_What you should do:_ Copy out exactly the lines spanning the line with "Cách xử lý bồn cầu dội nước" to the line with "А у хомяков тем временем настали дн", inclusive, from the data underneath, with no pictures.

_Task material:_
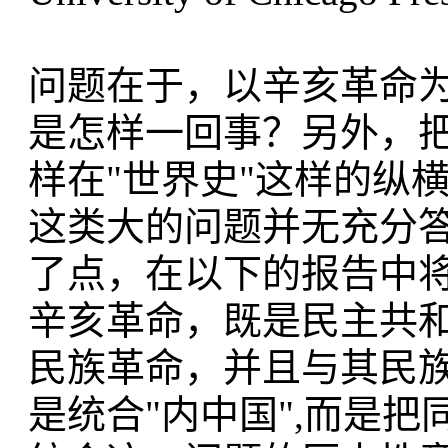
问题在于，以辛亥革命
是怎样一回事？另外，
样在"世界史"这样的纵
这类大的问题并无充分
了点，在以下的报告中将
辛亥革命，既是民主共
民族革命，并且与其民
是统合"内中国",而是把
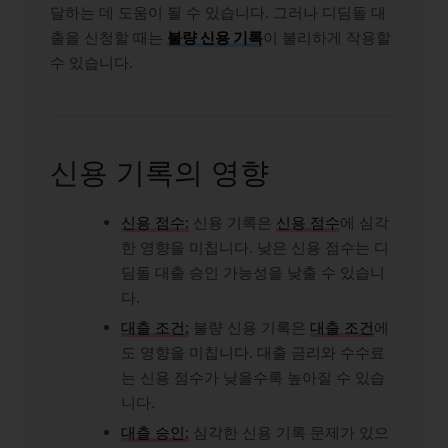
달하는 데 도움이 될 수 있습니다. 그러나 디딤돌 대
출을 신청할 때는
불량 신용 기록
이 불리하게 작용할
수 있습니다.
신용 기록의 영향
신용 점수:
신용 기록은
신용 점수
에 심각
한 영향을 미칩니다. 낮은 신용 점수는 디
딤돌 대출 승인 가능성을 낮출 수 있습니
다.
대출 조건:
불량 신용 기록은
대출 조건
에
도 영향을 미칩니다. 대출 금리와 수수료
는 신용 점수가 낮을수록 높아질 수 있습
니다.
대출 승인:
심각한 신용 기록 문제가 있으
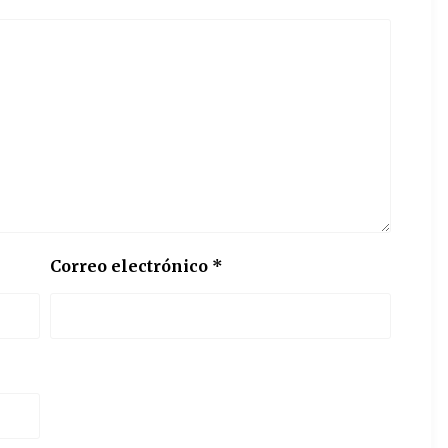
Correo electrónico
*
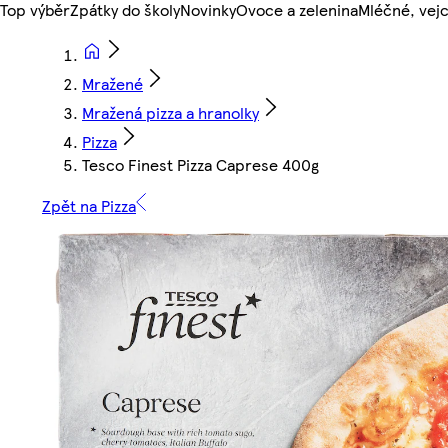
Top výběr
Zpátky do školy
Novinky
Ovoce a zelenina
Mléčné, vejc
Mražené
Mražená pizza a hranolky
Pizza
Tesco Finest Pizza Caprese 400g
Zpět na Pizza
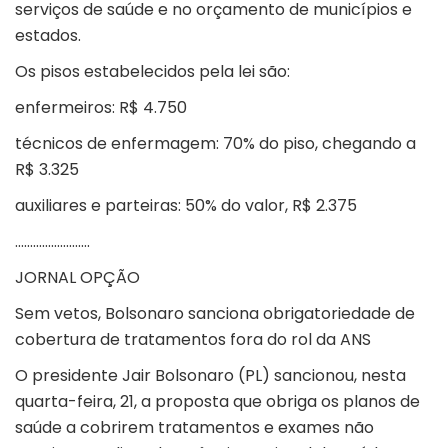
serviços de saúde e no orçamento de municípios e
estados.
Os pisos estabelecidos pela lei são:
enfermeiros: R$ 4.750
técnicos de enfermagem: 70% do piso, chegando a
R$ 3.325
auxiliares e parteiras: 50% do valor, R$ 2.375
…………………….
JORNAL OPÇÃO
Sem vetos, Bolsonaro sanciona obrigatoriedade de
cobertura de tratamentos fora do rol da ANS
O presidente Jair Bolsonaro (PL) sancionou, nesta
quarta-feira, 21, a proposta que obriga os planos de
saúde a cobrirem tratamentos e exames não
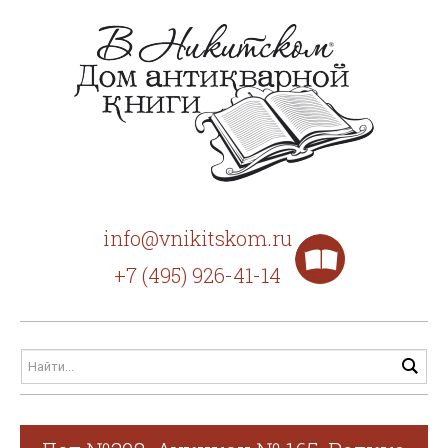
info@vnikitskom.ru
+7 (495) 926-41-14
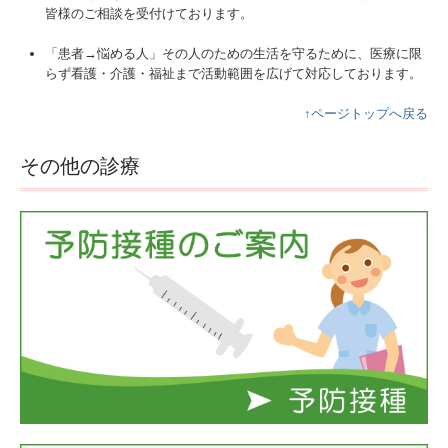
皆様のご相談を受付けております。
「患者→悩める人」その人のための生活を守るために、医療に限
らず看護・介護・福祉まで活動範囲を広げて対応しております。
↑ページトップへ戻る
その他の診療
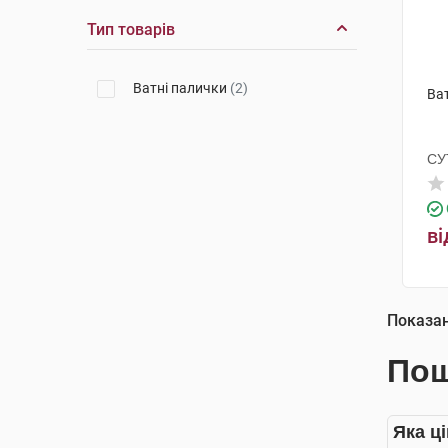
Тип товарів
Ватні палички
(2)
Ва
СУ
ві
Показа
Пош
Яка ці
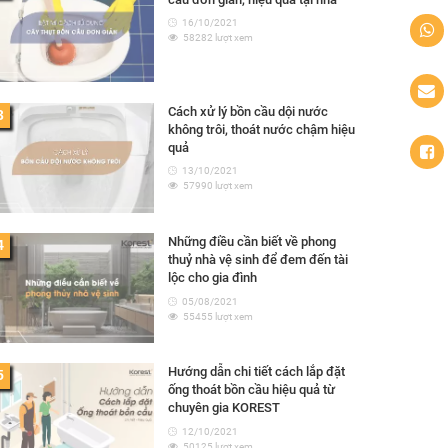
16/10/2021
58282 lượt xem
Cách xử lý bồn cầu dội nước
3
không trôi, thoát nước chậm hiệu
quả
13/10/2021
57990 lượt xem
Những điều cần biết về phong
4
thuỷ nhà vệ sinh để đem đến tài
lộc cho gia đình
05/08/2021
55455 lượt xem
Hướng dẫn chi tiết cách lắp đặt
5
ống thoát bồn cầu hiệu quả từ
chuyên gia KOREST
12/10/2021
50125 lượt xem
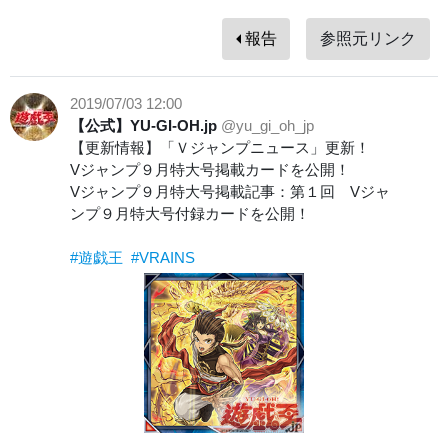
報告
参照元リンク
2019/07/03 12:00
【公式】YU-GI-OH.jp
@yu_gi_oh_jp
【更新情報】「Ｖジャンプニュース」更新！
Vジャンプ９月特大号掲載カードを公開！
Vジャンプ９月特大号掲載記事：第１回 Vジャ
ンプ９月特大号付録カードを公開！
#遊戯王
#VRAINS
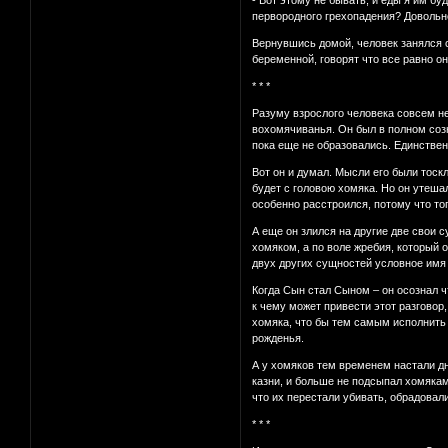
- Вот этому не бывать, и еды я им бу
первородного грехопадения? Довольно
Вернувшись домой, человек занялся с
беременной, говорят что все равно о
* * *
Разуму взрослого человека совсем не
вохомячиванья. Он был в полном созн
пока еще не образовались. Единствен
Вот он и думал. Мысли его были тоск
будет с головою хомяка. Но он утеша
особенно расстроился, потому что то
А еще он злился на другие две свои с
хомяком, а по воле жребия, который 
двух других сущностей условное имя 
Когда Сын стал Сыном – он осознал ч
к чему может привести этот разговор
хомяка, что бы тем самым исполнить 
рожденья.
А у хомяков тем временем настали дн
казни, и больше не подсыпал хомякам 
что их перестали убивать, обрадовалис
* * *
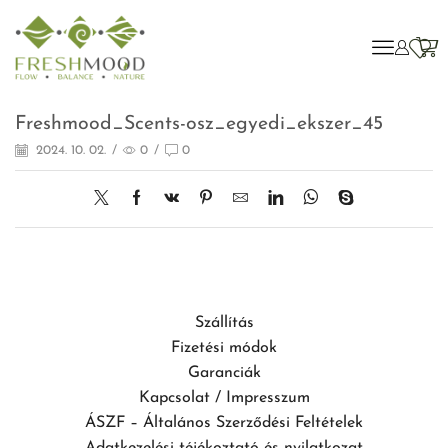
Freshmood_Scents-osz_egyedi_ekszer_45
2024. 10. 02.
/
0
/
0
Szállítás
Fizetési módok
Garanciák
Kapcsolat / Impresszum
ÁSZF – Általános Szerződési Feltételek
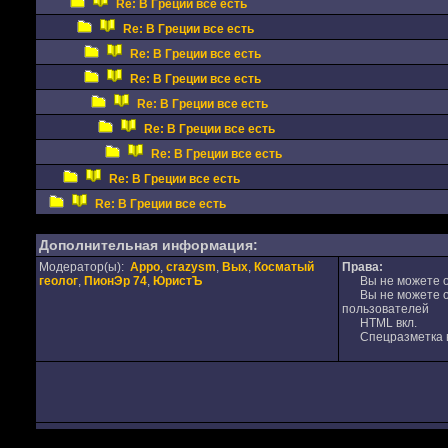
Re: В Греции все есть
Re: В Греции все есть
Re: В Греции все есть
Re: В Греции все есть
Re: В Греции все есть
Re: В Греции все есть
Re: В Греции все есть
Re: В Греции все есть
Re: В Греции все есть
Дополнительная информация:
Модератор(ы):
Appo
,
crazysm
,
Вых
,
Косматый
Права:
геолог
,
ПионЭр 74
,
ЮристЪ
Вы не можете от
Вы не можете от
пользователей
HTML вкл.
Спецразметка в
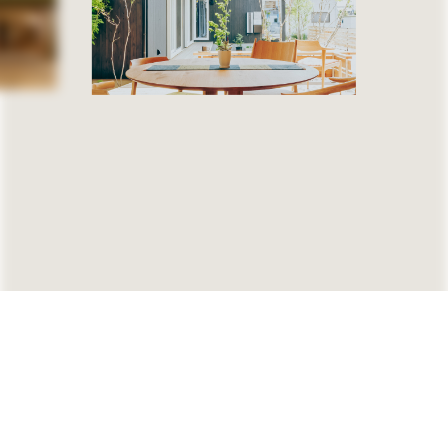
無料相談
資料請求
( Free consultation )
( Request )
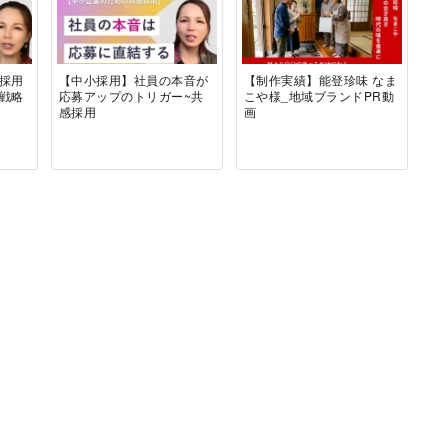
採用
【中小採用】社員の本音が
【制作実績】能登珍味 なま
き戦略
応募アップのトリガー~共
こや様_地域ブランドPR動
感採用
画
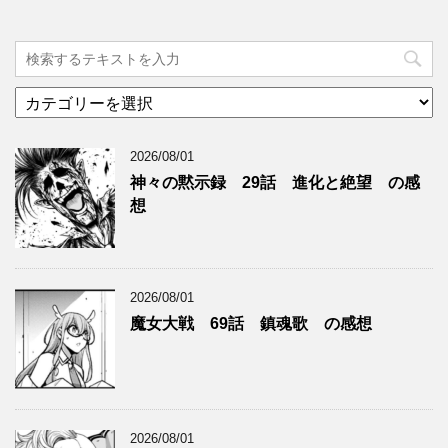
カ
テ
ゴ
2026/08/01
リ
ー
神々の黙示録 29話 進化と絶望 の感
想
2026/08/01
魔女大戦 69話 鎮魂歌 の感想
2026/08/01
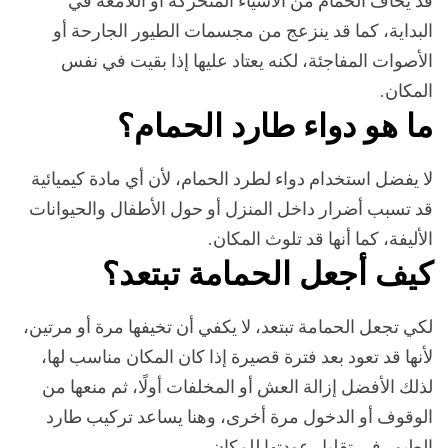
البداية، كما قد ينزعج من مجسمات الطيور الجارحة أو
الأصوات المفاجئة، لكنه يعتاد عليها إذا بقيت في نفس
المكان.
ما هو دواء طارد الحمام؟
لا يفضل استخدام دواء لطرد الحمام، لأن أي مادة كيميائية
قد تسبب أضرار داخل المنزل أو حول الأطفال والحيوانات
الأليفة، كما أنها قد تلوث المكان.
كيف أجعل الحمامة تبتعد؟
لكي تجعل الحمامة تبتعد، لا يكفي أن تخيفها مرة أو مرتين،
لأنها قد تعود بعد فترة قصيرة إذا كان المكان مناسب لها،
لذلك الأفضل إزالة العش أو المخلفات أولًا، ثم منعها من
الوقوف أو الدخول مرة أخرى، وهنا يساعد تركيب طارد
الطيور في تقليل عودتها للمكان.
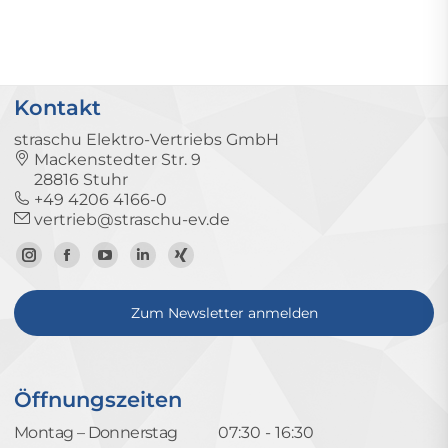
Kontakt
straschu Elektro-Vertriebs GmbH
Mackenstedter Str. 9
28816 Stuhr
+49 4206 4166-0
vertrieb@straschu-ev.de
Zum
Zur
Zum
Zum
Zum
Instagram-
Facebook-
YouTube-
LinkedIn-
Xing-
Zum Newsletter anmelden
Profil
Seite
Kanal
Profil
Profil
Öffnungszeiten
Montag – Donnerstag
07:30 - 16:30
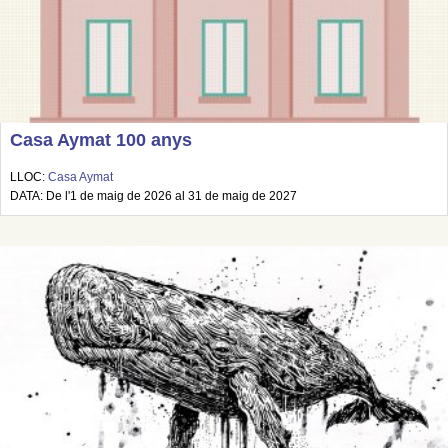
Casa Aymat 100 anys
LLOC:
Casa Aymat
DATA: De l'1 de maig de 2026 al 31 de maig de 2027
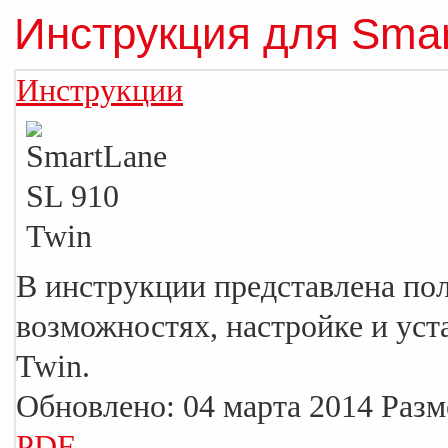
Инструкция для Smar
Инструкции
В инструкции представлена по
возможностях, настройке и уст
Twin.
Обновлено: 04 марта 2014
Разм
PDF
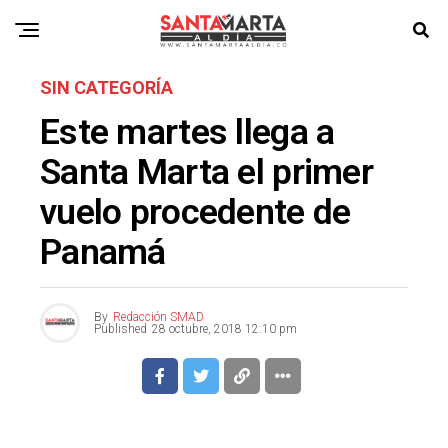
SIN CATEGORÍA
Este martes llega a
Santa Marta el primer
vuelo procedente de
Panamá
By
Redacción SMAD
Published
28 octubre, 2018 12:10 pm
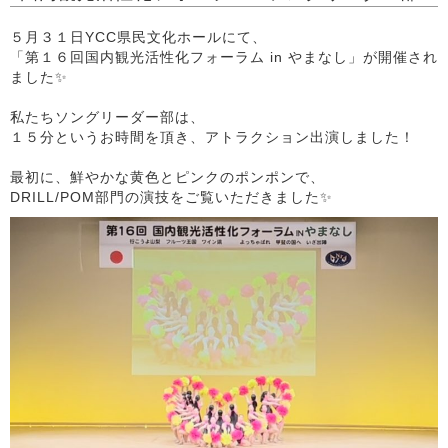
５月３１日YCC県民文化ホールにて、
「第１６回国内観光活性化フォーラム in やまなし」が開催され
ました✨
私たちソングリーダー部は、
１５分というお時間を頂き、アトラクション出演しました！
最初に、鮮やかな黄色とピンクのポンポンで、
DRILL/POM部門の演技をご覧いただきました✨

_Answer to this problem:_
Cách xử lý bồn cầu dội nước
3
không trôi, thoát nước chậm hiệu
quả
13/10/2021
57990 lượt xem
Những điều cần biết về phong
4
thuỷ nhà vệ sinh để đem đến tài
lộc cho gia đình
05/08/2021
55455 lượt xem
Hướng dẫn chi tiết cách lắp đặt
5
ống thoát bồn cầu hiệu quả từ
chuyên gia KOREST
12/10/2021
50125 lượt xem
報告
参照元リンク
2019/07/03 12:00
【公式】YU-GI-OH.jp
@yu_gi_oh_jp
【更新情報】「Ｖジャンプニュース」更新！
Vジャンプ９月特大号掲載カードを公開！
Vジャンプ９月特大号掲載記事：第１回 Vジャ
ンプ９月特大号付録カードを公開！
#遊戯王
#VRAINS
- Вот этому не бывать, и еды я им бу
первородного грехопадения? Довольно
Вернувшись домой, человек занялся с
беременной, говорят что все равно о
* * *
Разуму взрослого человека совсем не
вохомячиванья. Он был в полном созн
пока еще не образовались. Единствен
Вот он и думал. Мысли его были тоск
будет с головою хомяка. Но он утеша
особенно расстроился, потому что то
А еще он злился на другие две свои с
хомяком, а по воле жребия, который 
двух других сущностей условное имя 
Когда Сын стал Сыном – он осознал ч
к чему может привести этот разговор
хомяка, что бы тем самым исполнить 
рожденья.
А у хомяков тем временем настали дн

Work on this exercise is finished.